What is Big Data, and why you could care

January 8, 2011

That’s the title for my talk this coming Thursday  night (January 13th, 2011), at the first “Tech Talk” sponsored by Sierra Commons. Details are at http://sierracommons.org/2011/local-business/2108.

Erika Kosina has done a great job of setting this up, and I’m looking forward to meeting more of the local tech community.

Some of the things I’ll be touching on are:

  • Why big data is the cool new kid on the block, or why I wished I really knew statistics.
  • Crunching big data to filter, cluster, classify and recommend.
  • How big data + machine learning == more effective advertising, for better or worse.
  • The basics of Hadoop, an open source data processing system.

Hope to see you there!

 


Big Data talk for technical non-programmers

December 22, 2010

I’ve going to be giving a talk on big data for the newly formed Nevada County Tech Talk event – a monthly gathering at Sierra Commons.
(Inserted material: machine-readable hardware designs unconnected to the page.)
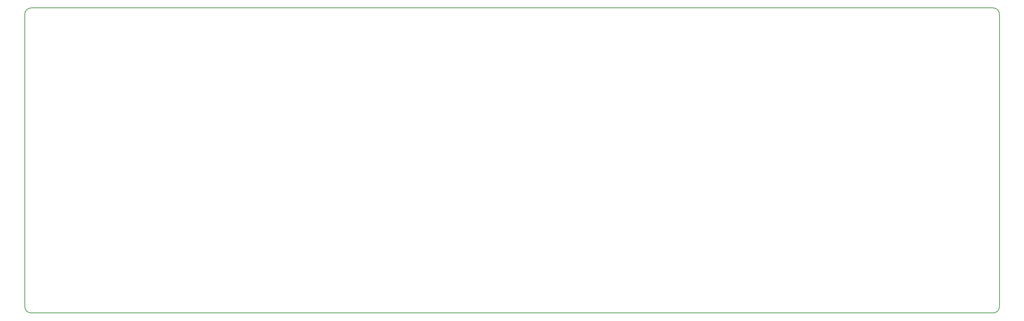
<source format=gbr>
%TF.GenerationSoftware,KiCad,Pcbnew,(7.99.0-267-g8440d7258b)*%
%TF.CreationDate,2023-08-22T22:48:40-07:00*%
%TF.ProjectId,minibaen r2,6d696e69-6261-4656-9e20-72322e6b6963,rev?*%
%TF.SameCoordinates,Original*%
%TF.FileFunction,Profile,NP*%
%FSLAX46Y46*%
G04 Gerber Fmt 4.6, Leading zero omitted, Abs format (unit mm)*
G04 Created by KiCad (PCBNEW (7.99.0-267-g8440d7258b)) date 2023-08-22 22:48:40*
%MOMM*%
%LPD*%
G01*
G04 APERTURE LIST*
%TA.AperFunction,Profile*%
%ADD10C,0.200000*%
%TD*%
G04 APERTURE END LIST*
D10*
X261273250Y-94869000D02*
X21560750Y-94869000D01*
X19973250Y-93281500D02*
X19973250Y-20256500D01*
X21560750Y-18669000D02*
G75*
G03*
X19973250Y-20256500I-3J-1587497D01*
G01*
X262860700Y-20256500D02*
G75*
G03*
X261273250Y-18669000I-1587500J0D01*
G01*
X19973250Y-93281500D02*
G75*
G03*
X21560750Y-94869000I1587478J-22D01*
G01*
X21560750Y-18669000D02*
X261273250Y-18669000D01*
X262860750Y-20256500D02*
X262860750Y-93281500D01*
X261273250Y-94868950D02*
G75*
G03*
X262860750Y-93281500I-50J1587550D01*
G01*
M02*

</source>
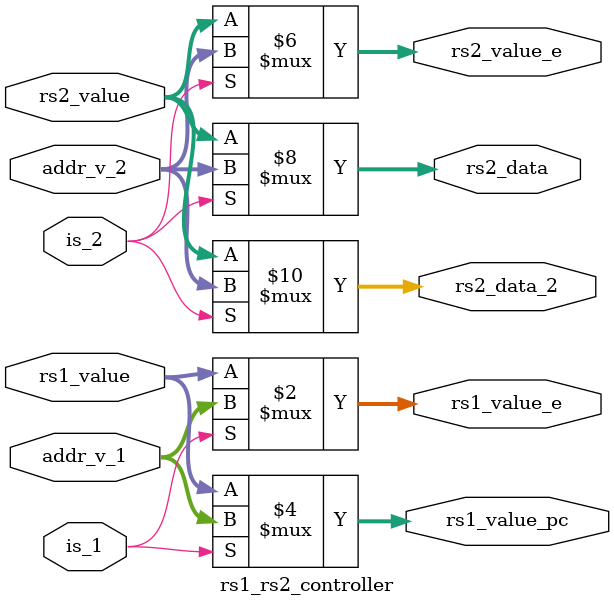
<source format=v>
`timescale 1ns / 1ps


module rs1_rs2_controller(
    input wire [31:0] rs1_value,
    input wire [31:0] rs2_value,
    input wire [31:0] addr_v_1,
    input wire [31:0] addr_v_2,
    input wire is_1,
    input wire is_2,

    output wire [31:0] rs1_value_e, output wire [31:0] rs2_value_e, output wire [31:0] rs2_data, 
    output wire [31:0] rs2_data_2, output wire [31:0] rs1_value_pc
    );
    assign rs1_value_e = (is_1 == 1'd1) ? addr_v_1 : rs1_value;
    assign rs1_value_pc = (is_1 == 1'd1) ? addr_v_1 : rs1_value;
    assign rs2_value_e = (is_2 == 1'd1) ? addr_v_2 : rs2_value;
    assign rs2_data = (is_2 == 1'd1) ? addr_v_2 : rs2_value;
    assign rs2_data_2 = (is_2 == 1'd1) ? addr_v_2 : rs2_value;
endmodule

</source>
Unfortunately most of the relevant content I’ve got is for Java programmers interested in using Hadoop. Things I could talk about, based on personal experience:

  • A 600M page web crawl using Bixo.
  • Using LibSVM to predict medications from problems.
  • Using Mahout’s kmeans clustering algorithm on pages referenced from tweets (the unfinished Fokii service).

I’m looking for relevant talks that I can borrow from, but I haven’t found much that’s targeted at the technically minded-but-not-a-programmer crowd.

Comments with pointers to useful talks/presentations would be great!